定年を数年後に控え、「そろそろ老後資金の確認を」と通帳を手に取った地方のメーカーに勤める会社員の松田さん(57歳)。ところが、そこに記載されていた残高は自身の想定を大きく下回るものでした。家計管理は長年妻に任せきりで、収支の詳細を把握することなく過ごしてきた日々。その「無関心」が老後の生活設計を狂わせてしまうことに……? 今回は松田さん夫婦の事例を元に、夫婦の家計管理における注意点と解決策について、CFP®の伊藤寛子氏が解説します。

堅実にやってきたはずなのに、なんでだよ…年収700万円・57歳の会社員、妻の差し出した通帳に絶句。定年まであと3年、安泰の老後が揺らぐ「まさかの事態」【CFPの助言】
定年前に気づけたのは運がよかった
松田さんにとって貯蓄の少なさはショックだったかもしれませんが、何も知らないまま定年を迎えていたら、もっと深刻な事態になっていたかもしれません。
貯蓄が急務だと感じた松田さん夫婦は、まずは毎月貯められそうな貯金額を決め、生活費口座とは別の口座に貯めていくことにしました。2年後に松田さんが定年退職する際には、退職金として1,500万円程度受け取れる見込みです。
しかし、住宅ローンの返済などがあるため、それを含めても老後資金に足りるのか不安だった松田さんは、FP相談を利用することにしました。相談にあたり、ファイナンシャルプランナーは松田さん夫婦にこういいました。
「定年前に気づけたのはある意味ラッキーです。年金生活に突入するまでの期間で、まだ軌道修正可能です」
退職金・年金・支出などをもとに将来の収支をシミュレーションしたキャッシュフロー表で全体像を見える化したうえで、具体的な家計の見直し策を検討。松田さんはもともと想定していた65歳まで再雇用で働き、妻も漠然と60歳までと思っていたパートを65歳まで続けることにしました。

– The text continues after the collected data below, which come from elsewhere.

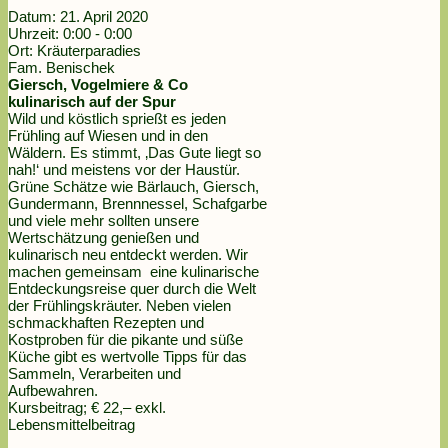
Datum:
21. April 2020
Uhrzeit:
0:00 - 0:00
Ort:
Kräuterparadies
Fam. Benischek
Giersch, Vogelmiere & Co
kulinarisch auf der Spur
Wild und köstlich sprießt es jeden
Frühling auf Wiesen und in den
Wäldern. Es stimmt, ‚Das Gute liegt so
nah!‘ und meistens vor der Haustür.
Grüne Schätze wie Bärlauch, Giersch,
Gundermann, Brennnessel, Schafgarbe
und viele mehr sollten unsere
Wertschätzung genießen und
kulinarisch neu entdeckt werden. Wir
machen gemeinsam eine kulinarische
Entdeckungsreise quer durch die Welt
der Frühlingskräuter. Neben vielen
schmackhaften Rezepten und
Kostproben für die pikante und süße
Küche gibt es wertvolle Tipps für das
Sammeln, Verarbeiten und
Aufbewahren.
Kursbeitrag; € 22,– exkl.
Lebensmittelbeitrag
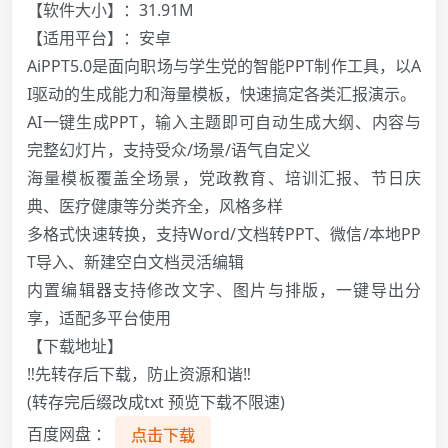
️【软件大小】：31.91M
【适用平台】：安卓
AiPPT5.0是面向职场与学生党的智能PPT制作工具，以A
I驱动的生成能力和海量模板，快速搞定各类汇报演示。
AI一键生成PPT，输入主题即可自动生成大纲、内容与
完整幻灯片，支持受众/场景/语气自定义
海量模板覆盖全场景，党政教育、培训汇报、节日庆
典、医疗健康等分类齐全，风格多样
多格式快速转换，支持Word/文档转PPT、微信/本地PP
T导入、新建空白文档灵活编辑
内置编辑器支持修改文字、图片与排版，一键导出分
享，适配多平台使用
【下载地址】
‼️先转存后下载，防止资源和谐‼️
(转存完后缀改成txt 预览下载不限速)
百度网盘 ：
点击下载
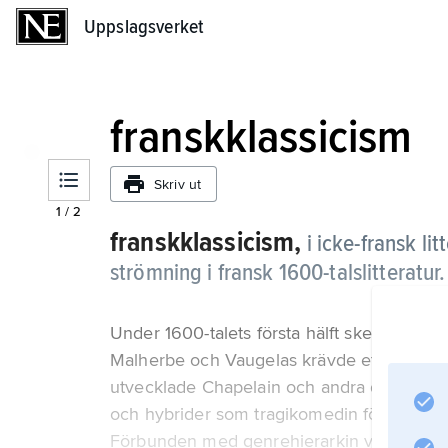
Uppslagsverket
Uppslagsverket
franskklassicism
Skriv ut
1
/
2
franskklassicism,
i icke-fransk li
strömning i fransk 1600-talslitteratur.
Under 1600-talets första hälft skedde en br
Malherbe och Vaugelas krävde ett rent och 
utvecklade Chapelain och andra doktriner 
och hybrider som tragikomedin förkastades
Förbunden med genrehierarkin var den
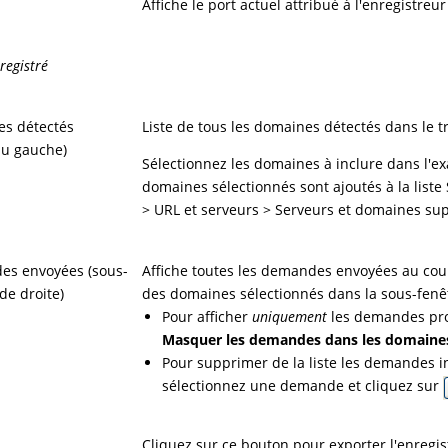
Affiche le port actuel attribué à l'enregistreur
nregistré
s détectés
Liste de tous les domaines détectés dans le tr
u gauche)
Sélectionnez les domaines à inclure dans l'ex
domaines sélectionnés sont ajoutés à la list
> URL et serveurs > Serveurs et domaines sup
s envoyées (sous-
Affiche toutes les demandes envoyées au cou
de droite)
des domaines sélectionnés dans la sous-fenêt
Pour afficher
uniquement
les demandes pro
Masquer les demandes dans les domaines 
Pour supprimer de la liste les demandes i
sélectionnez une demande et cliquez sur
Cliquez sur ce bouton pour exporter l'enregi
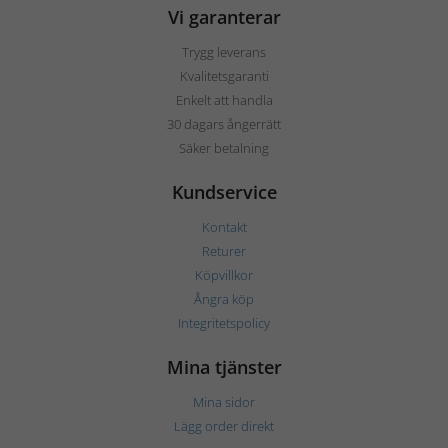
Vi garanterar
Trygg leverans
Kvalitetsgaranti
Enkelt att handla
30 dagars ångerrätt
Säker betalning
Kundservice
Kontakt
Returer
Köpvillkor
Ångra köp
Integritetspolicy
Mina tjänster
Mina sidor
Lägg order direkt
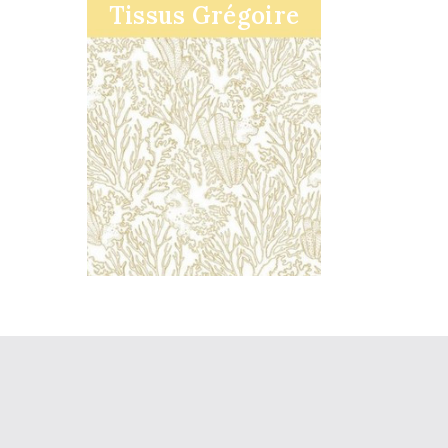
Tissus Grégoire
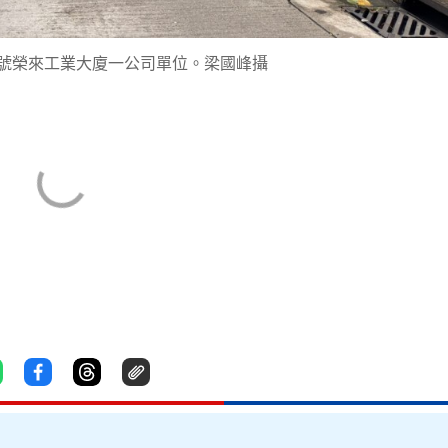
4號榮來工業大廈一公司單位。梁國峰攝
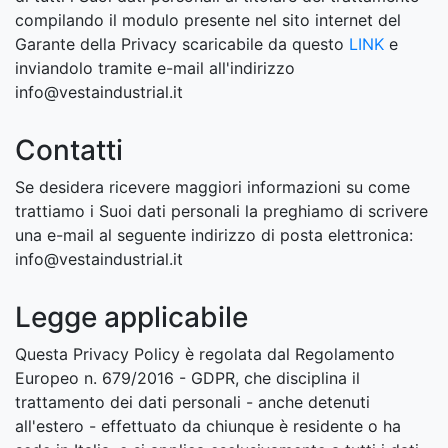
compilando il modulo presente nel sito internet del
Garante della Privacy scaricabile da questo
LINK
e
inviandolo tramite e-mail all'indirizzo
info@vestaindustrial.it
Contatti
Se desidera ricevere maggiori informazioni su come
trattiamo i Suoi dati personali la preghiamo di scrivere
una e-mail al seguente indirizzo di posta elettronica:
info@vestaindustrial.it
Legge applicabile
Questa Privacy Policy è regolata dal Regolamento
Europeo n. 679/2016 - GDPR, che disciplina il
trattamento dei dati personali - anche detenuti
all'estero - effettuato da chiunque è residente o ha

また、しばらく見直しをしていなかった保険についても、子どもが独立したことで現状に合った保障内容に適正化し、支出を削減しました。
こうした支出の見直しだけでは安心して暮らせる老後資金には不足しているため、資産運用による対策も取り入れることに。毎月の貯金を予定していた分と、支出の見直しにより浮いた分を合わせ、iDeCoとNISAで積立を始めました。
これまで資産運用経験がなかった松田さん夫妻。これから退職金を受け取るタイミングを迎えますが、定年前から資産運用をスタートできたのも、いいタイミングでした。
突然まとまった資金を手にして、知識・経験がないまま投資をすると、失敗するリスクが高まるからです。金融機関で薦められた商品に冷静な判断ができないまま投資をしてしまうというケースは少なくありません。少額からでも資産運用を始めることで、知識と経験を積み重ねていくことができます。